◆ EXCERPT TO READ
⁂
The syntax is nearly identical! The main difference is `pl.DataFrame` vs `pd.DataFrame`.

### 2.2 Creating a Series

In [None]:
# Create a Series
s = pl.Series("temperatures", [22.5, 25.0, 18.3, 30.1, 27.8])
print(s)
print(f"\nData type: {s.dtype}")

In [None]:
# Series with different data types
dates = pl.Series("dates", ["2024-01-01", "2024-01-02", "2024-01-03"]).str.to_date()
print(dates)
print(f"\nData type: {dates.dtype}")

### Pandas Comparison: Series

| Operation | Pandas | Polars |
|-----------|--------|--------|
| Create Series | `pd.Series([1, 2, 3])` | `pl.Series([1, 2, 3])` |
| Named Series | `pd.Series([1, 2, 3], name="values")` | `pl.Series("values", [1, 2, 3])` |
| Access dtype | `s.dtype` | `s.dtype` |
| To datetime | `pd.to_datetime(s)` | `s.str.to_date()` |

**Note**: In Polars, the series name comes *first* in the constructor: `pl.Series("name", [values])`, while in Pandas it's a keyword argument: `pd.Series([values], name="name")`.
⁂
◆ BRIEF 1
In the Polars tutorial excerpt, reproduce the passage word for word, starting with "### 2.2 Creating" and going on through "print(dates)".
◆ BRIEF 2
Translate this sentence from the Polars tutorial excerpt into Spanish: "The main difference is `pl.DataFrame` vs `pd.DataFrame`."
⁂
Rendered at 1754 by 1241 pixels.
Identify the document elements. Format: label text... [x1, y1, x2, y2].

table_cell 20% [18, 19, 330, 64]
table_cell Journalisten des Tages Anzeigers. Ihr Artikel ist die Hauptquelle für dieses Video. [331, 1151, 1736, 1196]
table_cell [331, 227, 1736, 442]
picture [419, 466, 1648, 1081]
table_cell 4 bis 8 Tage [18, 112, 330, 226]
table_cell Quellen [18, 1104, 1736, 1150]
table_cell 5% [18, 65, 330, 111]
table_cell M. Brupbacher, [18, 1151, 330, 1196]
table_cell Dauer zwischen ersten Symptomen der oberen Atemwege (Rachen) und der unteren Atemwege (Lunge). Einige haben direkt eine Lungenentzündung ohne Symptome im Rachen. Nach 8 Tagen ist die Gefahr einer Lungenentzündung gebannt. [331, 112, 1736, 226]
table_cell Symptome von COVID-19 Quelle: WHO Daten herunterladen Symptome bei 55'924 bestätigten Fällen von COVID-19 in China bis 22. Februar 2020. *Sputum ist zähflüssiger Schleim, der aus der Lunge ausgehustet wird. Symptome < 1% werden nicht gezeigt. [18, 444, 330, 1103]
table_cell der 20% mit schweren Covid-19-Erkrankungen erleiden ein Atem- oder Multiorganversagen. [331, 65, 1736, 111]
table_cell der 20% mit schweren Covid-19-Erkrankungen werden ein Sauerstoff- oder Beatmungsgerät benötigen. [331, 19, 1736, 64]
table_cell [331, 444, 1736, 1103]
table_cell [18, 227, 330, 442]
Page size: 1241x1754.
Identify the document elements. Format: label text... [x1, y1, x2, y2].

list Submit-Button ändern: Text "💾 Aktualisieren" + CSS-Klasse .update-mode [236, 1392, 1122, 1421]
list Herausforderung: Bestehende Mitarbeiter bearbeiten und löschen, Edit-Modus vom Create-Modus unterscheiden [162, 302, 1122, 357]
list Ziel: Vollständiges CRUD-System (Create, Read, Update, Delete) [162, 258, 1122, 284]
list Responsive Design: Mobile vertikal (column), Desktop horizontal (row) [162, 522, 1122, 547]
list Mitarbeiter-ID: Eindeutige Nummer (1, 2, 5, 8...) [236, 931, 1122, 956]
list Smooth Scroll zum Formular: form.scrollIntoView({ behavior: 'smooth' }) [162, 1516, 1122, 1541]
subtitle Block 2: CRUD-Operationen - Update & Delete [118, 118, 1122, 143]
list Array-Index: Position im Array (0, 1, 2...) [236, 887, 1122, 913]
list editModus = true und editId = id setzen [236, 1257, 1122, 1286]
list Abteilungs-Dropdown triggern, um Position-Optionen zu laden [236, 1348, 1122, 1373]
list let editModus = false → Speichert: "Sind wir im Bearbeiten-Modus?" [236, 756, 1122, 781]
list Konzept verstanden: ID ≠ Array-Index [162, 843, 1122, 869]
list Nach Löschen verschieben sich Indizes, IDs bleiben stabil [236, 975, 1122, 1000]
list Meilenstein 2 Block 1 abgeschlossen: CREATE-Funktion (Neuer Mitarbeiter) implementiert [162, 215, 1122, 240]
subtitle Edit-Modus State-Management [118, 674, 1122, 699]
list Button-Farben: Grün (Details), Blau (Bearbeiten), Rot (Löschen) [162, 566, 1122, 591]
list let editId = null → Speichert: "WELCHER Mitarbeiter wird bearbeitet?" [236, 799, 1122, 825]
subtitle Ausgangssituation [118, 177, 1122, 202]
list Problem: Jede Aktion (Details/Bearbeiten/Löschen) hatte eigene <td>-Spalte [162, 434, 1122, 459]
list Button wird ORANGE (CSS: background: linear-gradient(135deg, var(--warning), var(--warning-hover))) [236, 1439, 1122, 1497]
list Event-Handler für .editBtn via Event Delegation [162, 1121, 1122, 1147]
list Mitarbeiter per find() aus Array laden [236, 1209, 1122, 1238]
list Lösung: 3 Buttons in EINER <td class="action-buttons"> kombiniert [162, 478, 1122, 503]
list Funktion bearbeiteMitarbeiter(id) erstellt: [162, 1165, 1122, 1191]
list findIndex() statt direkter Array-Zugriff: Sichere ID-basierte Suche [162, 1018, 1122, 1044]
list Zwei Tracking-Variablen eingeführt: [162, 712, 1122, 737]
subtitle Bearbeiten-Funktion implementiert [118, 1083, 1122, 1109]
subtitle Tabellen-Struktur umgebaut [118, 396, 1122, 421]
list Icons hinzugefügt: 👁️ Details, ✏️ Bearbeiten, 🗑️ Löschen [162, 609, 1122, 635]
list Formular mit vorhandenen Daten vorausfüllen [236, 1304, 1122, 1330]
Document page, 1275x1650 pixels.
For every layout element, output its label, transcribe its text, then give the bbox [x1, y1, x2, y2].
⁂
◆ FULL RESPONSE 1
### 2.2 Creating a Series

In [None]:
# Create a Series
s = pl.Series("temperatures", [22.5, 25.0, 18.3, 30.1, 27.8])
print(s)
print(f"\nData type: {s.dtype}")

In [None]:
# Series with different data types
dates = pl.Series("dates", ["2024-01-01", "2024-01-02", "2024-01-03"]).str.to_date()
print(dates)

◆ FULL RESPONSE 2
La diferencia principal es `pl.DataFrame` frente a `pd.DataFrame`.